# Start of Provided entries
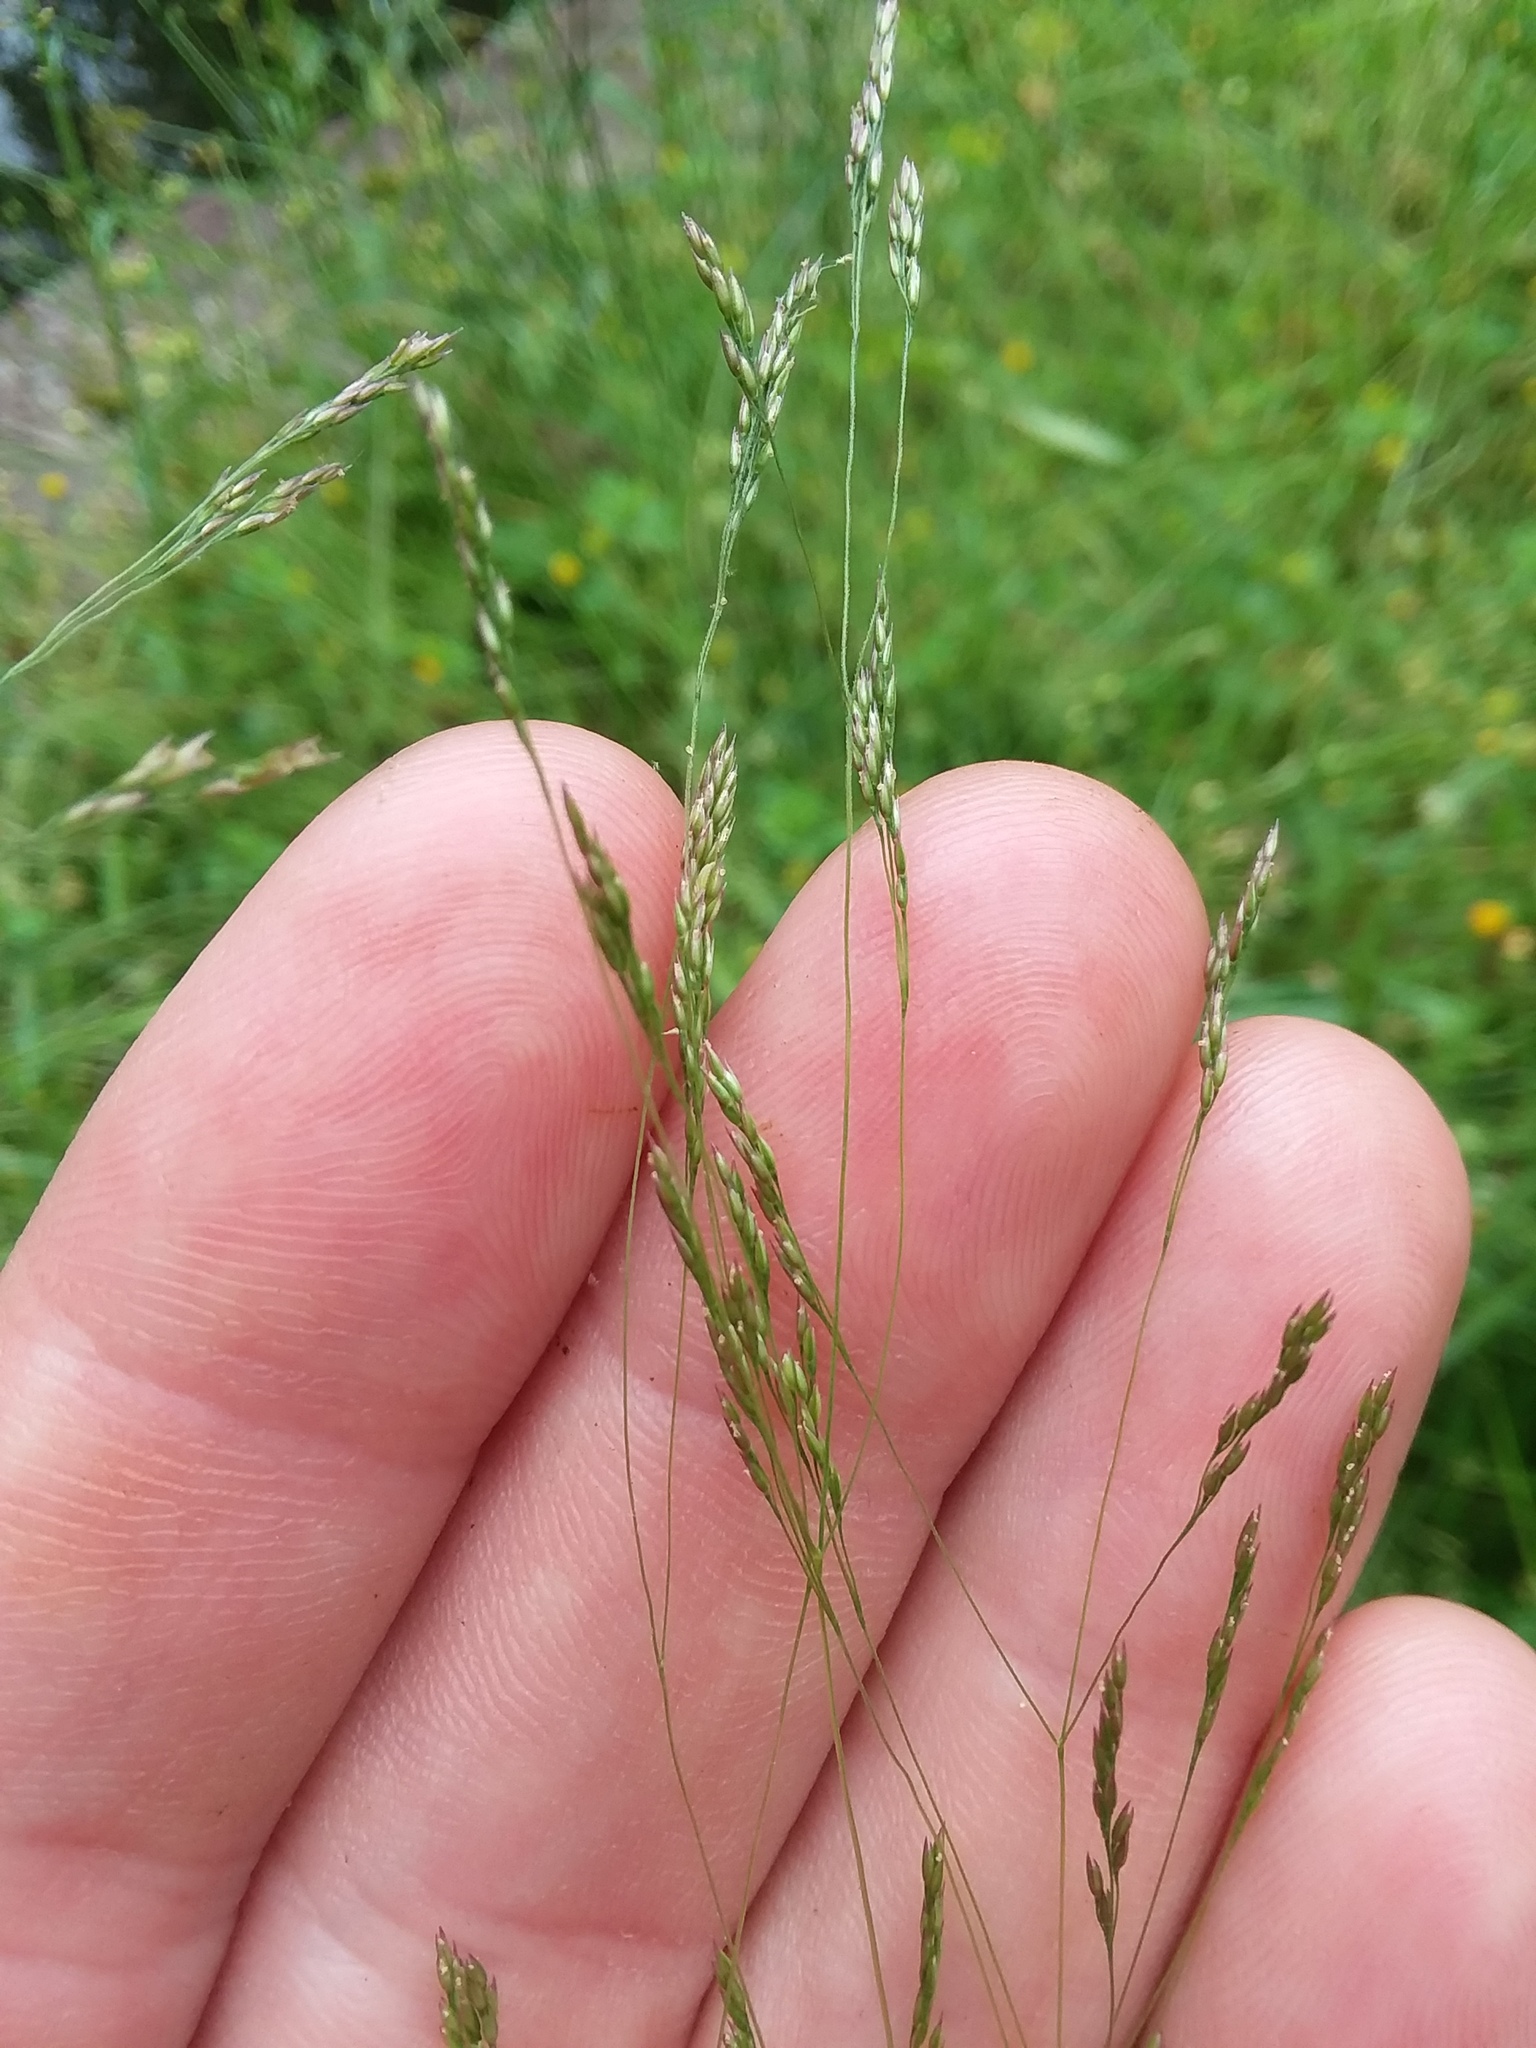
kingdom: Plantae
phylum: Tracheophyta
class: Liliopsida
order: Poales
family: Poaceae
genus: Agrostis
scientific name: Agrostis hyemalis
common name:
# End of Provided entries
Given exercise → Copy out every line of the records above word for word, leaving out the pictures.

In response →
kingdom: Plantae
phylum: Tracheophyta
class: Liliopsida
order: Poales
family: Poaceae
genus: Agrostis
scientific name: Agrostis hyemalis
common name:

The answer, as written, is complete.